Revue Française des Méthodes Visuelles
Géographies audiovisuelles

N°3, 07-2019
ISBN : 978-2-85892-471-4
https://rfmv.fr/numeros/3/

Texte d’introduction aux deux entretiens



Laura Corsi, Doctorante en géographie, Université de Bretagne Occidentale / Tébéo, UMR 6554 LETG

Chloé Buire, Chargée de Recherche, CNRS, UMR 5115 Les Afriques dans le Monde

Les deux entretiens prolongent la réflexion du dossier en dépassant le cadre des films de géographes français actuels. Ils ont été menés par une géographe-réalisatrice et un géographe-réalisateur dont les travaux constituent selon nous des contributions majeures au champ des géographies audiovisuelles. Dans le premier échange, Marion Ernwein interroge Matthew Gandy, professeur de géographie à l’université de Cambridge et réalisateur. Dans le second, Benoît Raoulx questionne Xavier Browaeys, fondateur de l’enseignement de l’audiovisuel dans les cursus de géographie en France et réalisateur de nombreux films.

Les deux entretiens répondent à plusieurs préoccupations qui ont surgi au moment d’assembler ce dossier consacré à la pratique du film par les géographes aujourd’hui. Le premier de ces enjeux est celui de la formation au langage audiovisuel en général et à la réalisation en particulier. À quel moment des personnes formées à la production de savoirs académiques acquièrent-elles la confiance et la légitimité de s’affirmer comme géographes-réalisatrices ou géographes-réalisateurs ? Le croisement des témoignages de Matthew et Xavier invite à placer l’expérience et la prise de risque individuelle au cœur du processus d’apprentissage. On retrouve dans ces témoignages la tendance déjà présente dans les articles du dossier à privilégier une approche par la pratique, dans laquelle la formalisation théorique n’intervient qu’a posteriori, plutôt que dans la reproduction de certains protocoles méthodologiques préétablis.

Il est intéressant de remarquer combien ces deux géographes situent l’origine et la formation de leur démarche dans leur cinéphilie mais également dans leur collaboration avec d’autres professionnels, géographes et équipes de réalisation. Nous voyons ici l’importance d’un travail de fond, plus discret mais néanmoins essentiel pour toute personne voulant mobiliser l’outil audiovisuel pour ses recherches : acquisition d’une culture cinématographique sur le temps long, développement de partenariats multiples tant pour l’écriture que pour les aspects plus techniques de la réalisation, renoncement à un contrôle strict de la diffusion de son travail.

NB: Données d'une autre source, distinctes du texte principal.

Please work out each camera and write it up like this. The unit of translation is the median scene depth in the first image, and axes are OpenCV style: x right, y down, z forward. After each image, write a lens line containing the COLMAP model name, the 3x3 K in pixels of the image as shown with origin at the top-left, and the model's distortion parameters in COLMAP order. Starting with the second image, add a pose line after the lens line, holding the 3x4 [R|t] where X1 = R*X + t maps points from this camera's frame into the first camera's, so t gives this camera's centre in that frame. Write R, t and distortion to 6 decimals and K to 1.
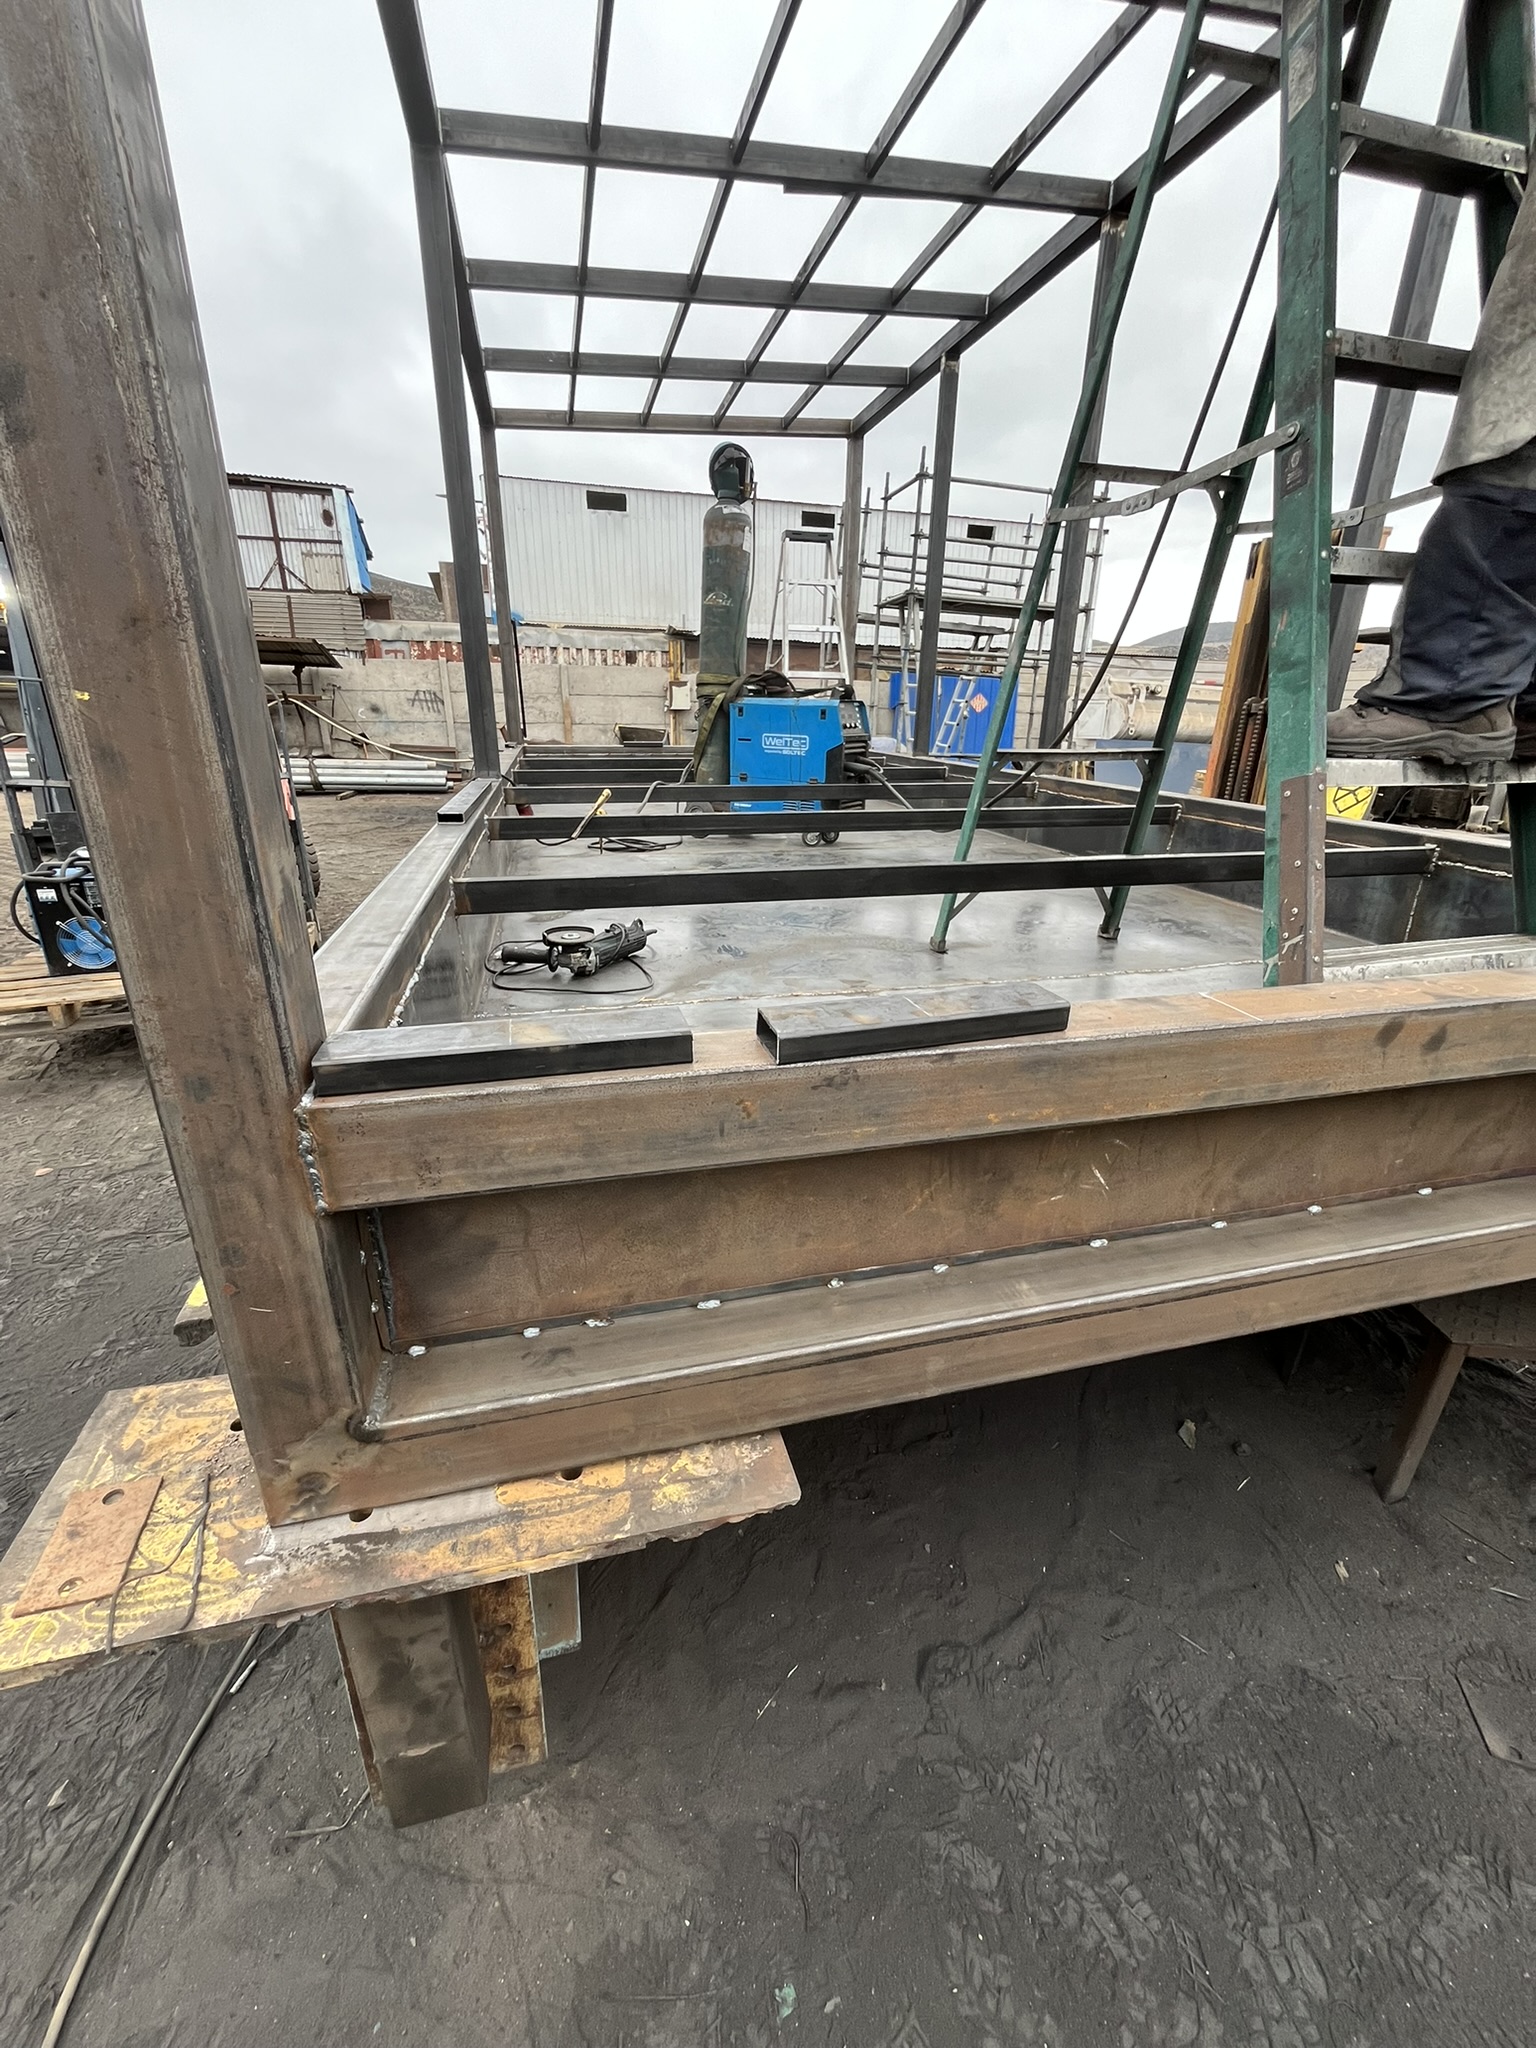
lens RADIAL K [[826.5, 0, 771.1], [0, 826.5, 1019.3], [0, 0, 1]] dist [-0.001910, -0.000440]
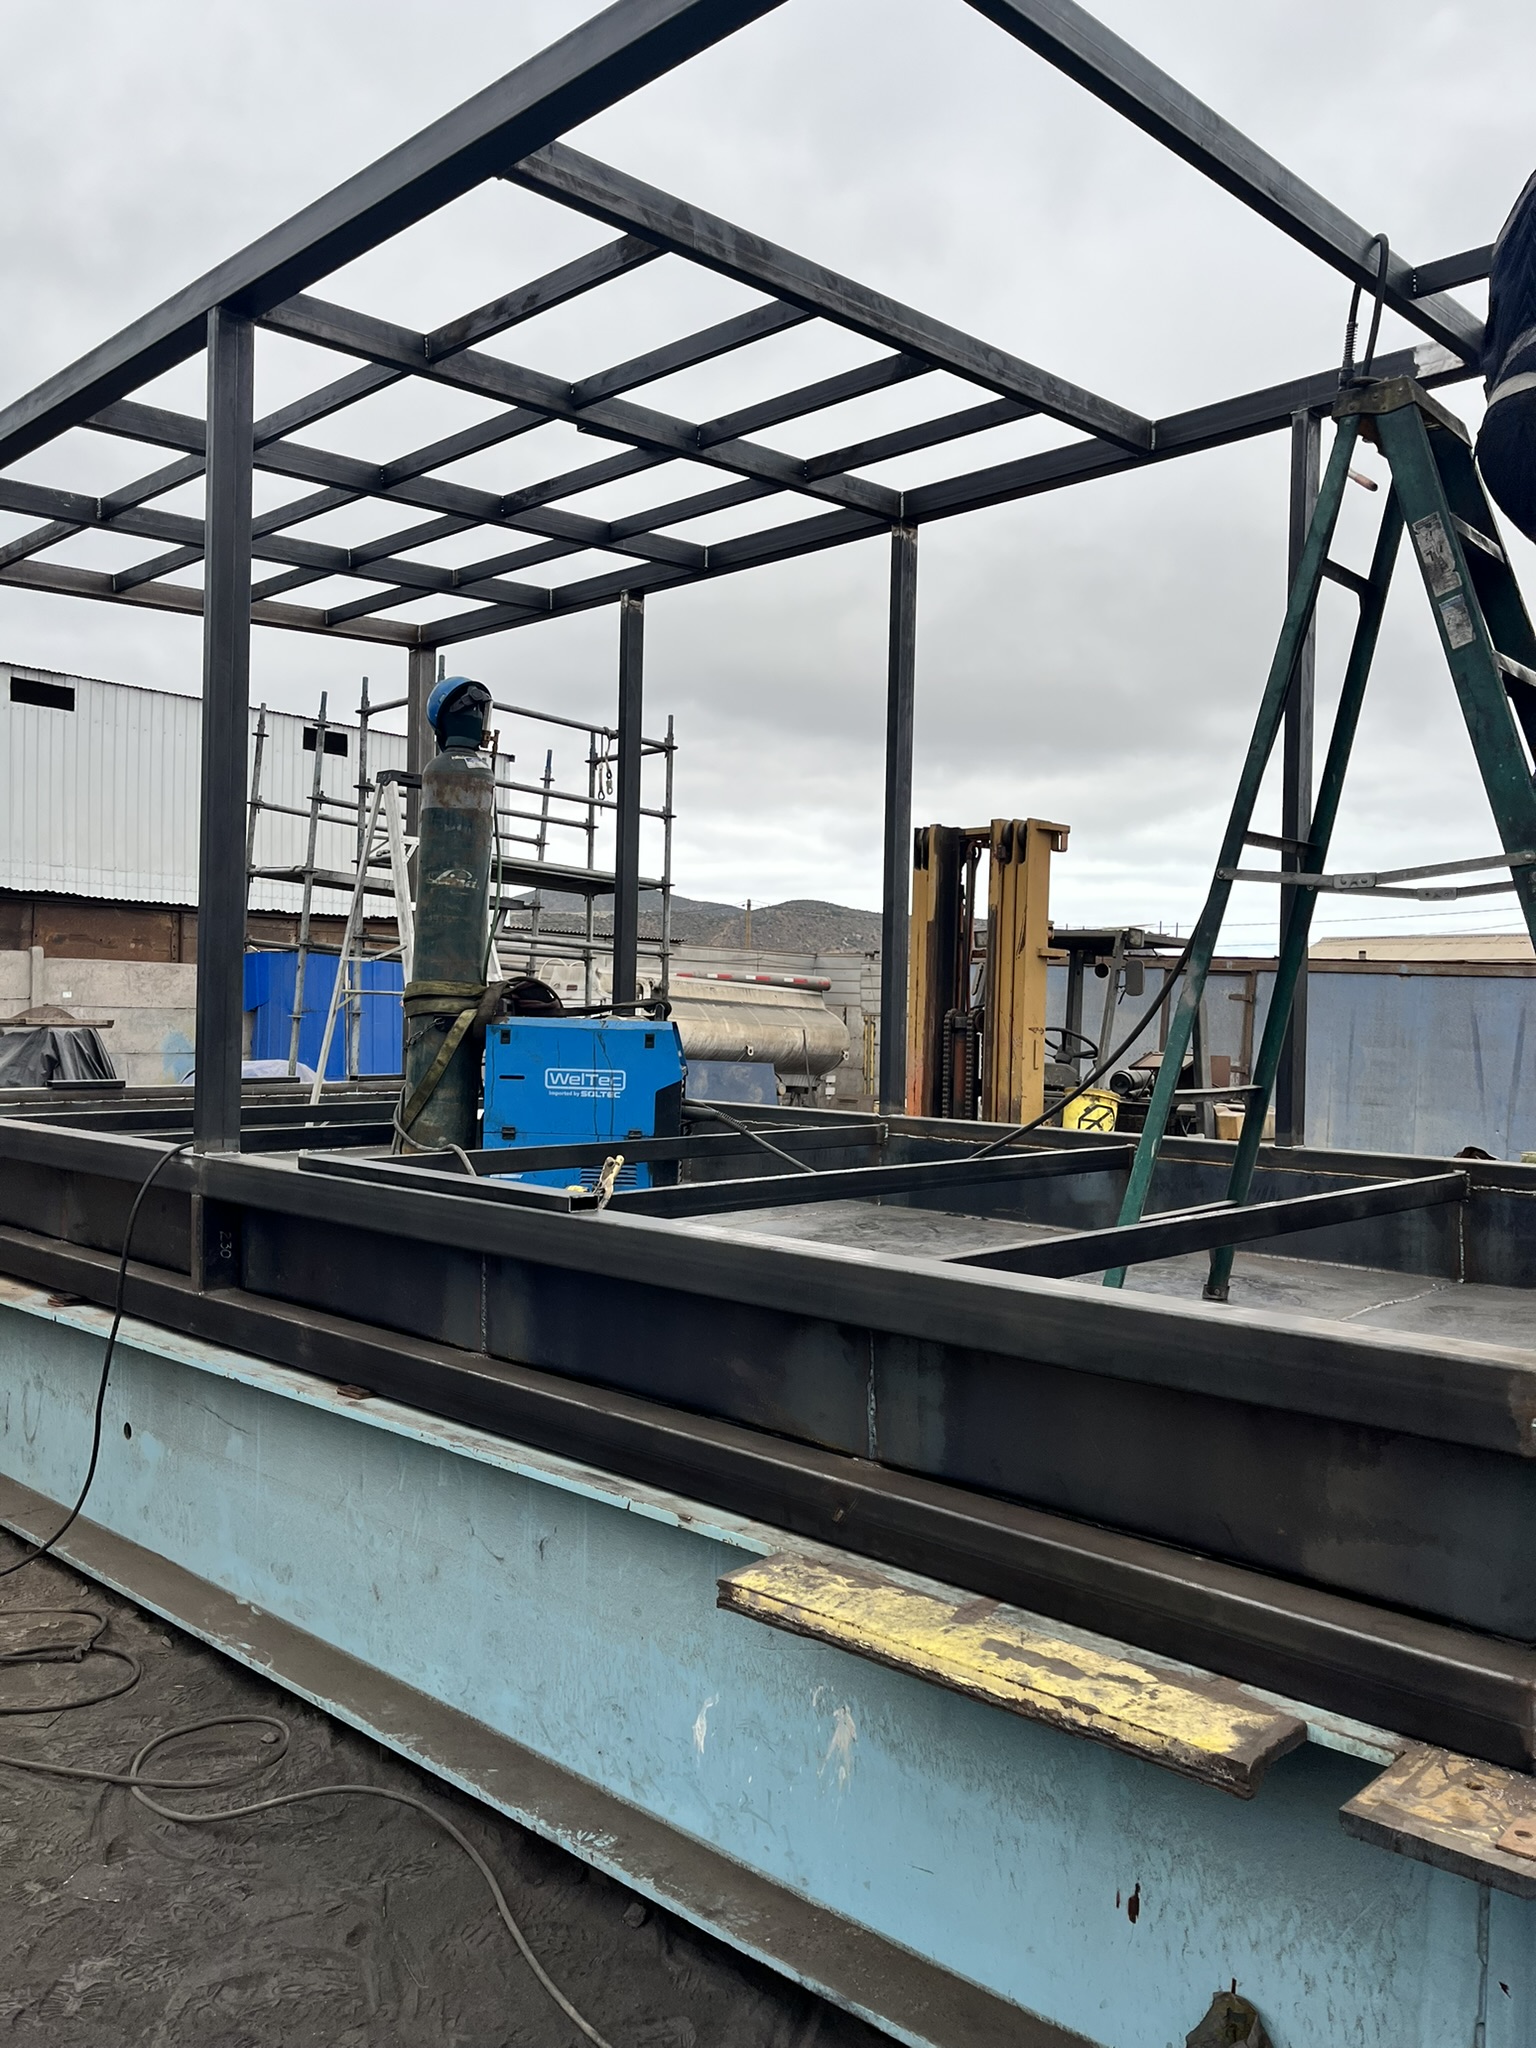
lens RADIAL K [[1525.9, 0, 767.2], [0, 1525.9, 1024.1], [0, 0, 1]] dist [0.044045, -0.082573]
pose [[0.847367, -0.000083, 0.531008, -0.483844], [0.179956, 0.940869, -0.287022, 0.002562], [-0.499585, 0.338771, 0.797276, -0.068873]]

Le deuxième enjeu transversal qui émerge du croisement de ces entretiens tient aux types d’objets se prêtant au travail filmique. Sans surprise, on retrouve la place centrale accordée aux mutations des paysages et à la relation humains-environnement. Malgré la différence de temps et de lieux, il est évident que certaines spécificités disciplinaires se reproduisent dans les films des géographes. Les questionnements introduits par Benoît et Marion invitent toutefois à renouveler le point de vue des chercheurs sur leur problématique. Marion amène ainsi Matthew à préciser la place du film dans sa compréhension de la dimension incontrôlée de l’émergence d’espaces naturels au cœur des villes. Benoît quant à lui invite Xavier à questionner la place de la poétique dans son travail, et les effets de proximité entre art et science.

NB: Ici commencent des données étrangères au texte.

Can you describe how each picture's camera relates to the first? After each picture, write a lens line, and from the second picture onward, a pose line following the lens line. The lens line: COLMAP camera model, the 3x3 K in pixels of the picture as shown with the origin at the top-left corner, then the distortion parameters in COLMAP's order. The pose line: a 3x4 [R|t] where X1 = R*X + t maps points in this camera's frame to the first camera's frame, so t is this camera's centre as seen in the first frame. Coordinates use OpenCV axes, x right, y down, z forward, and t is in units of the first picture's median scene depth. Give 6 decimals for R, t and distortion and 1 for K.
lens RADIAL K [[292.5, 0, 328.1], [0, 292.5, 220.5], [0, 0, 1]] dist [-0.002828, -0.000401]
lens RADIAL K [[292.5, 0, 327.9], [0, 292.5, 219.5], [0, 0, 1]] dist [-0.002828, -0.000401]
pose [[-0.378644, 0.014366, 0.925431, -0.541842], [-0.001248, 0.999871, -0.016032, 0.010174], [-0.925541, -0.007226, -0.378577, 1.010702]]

Croiser les expériences de deux géographes ne signifie évidemment pas les réduire à quelques traits communs. Retenons de ces expériences que tous deux ont su convaincre leur milieu professionnel ainsi que des financeurs variés de la validité scientifique des démarches de recherche avec le film. C’est justement cette capacité de la géographie audiovisuelle, en différents lieux et à différents moments, à se montrer à la fois fragile et convaincante, multiple dans ses formes et ses thématiques, mais cohérente dans ses cadres éthiques et heuristiques, qui explique sans doute son succès auprès des doctorantes et des doctorants d’aujourd’hui, malgré les obstacles techniques, financiers et institutionnels qui continuent d’alimenter les débats. Peut être est-il d’ailleurs préférable de célébrer cette richesse plutôt que de tenter de la « discipliner » et d’encourager de nouveaux projets ambitieux en parallèle des efforts de clarification méthodologique auxquels le présent numéro de la RFMV entend contribuer.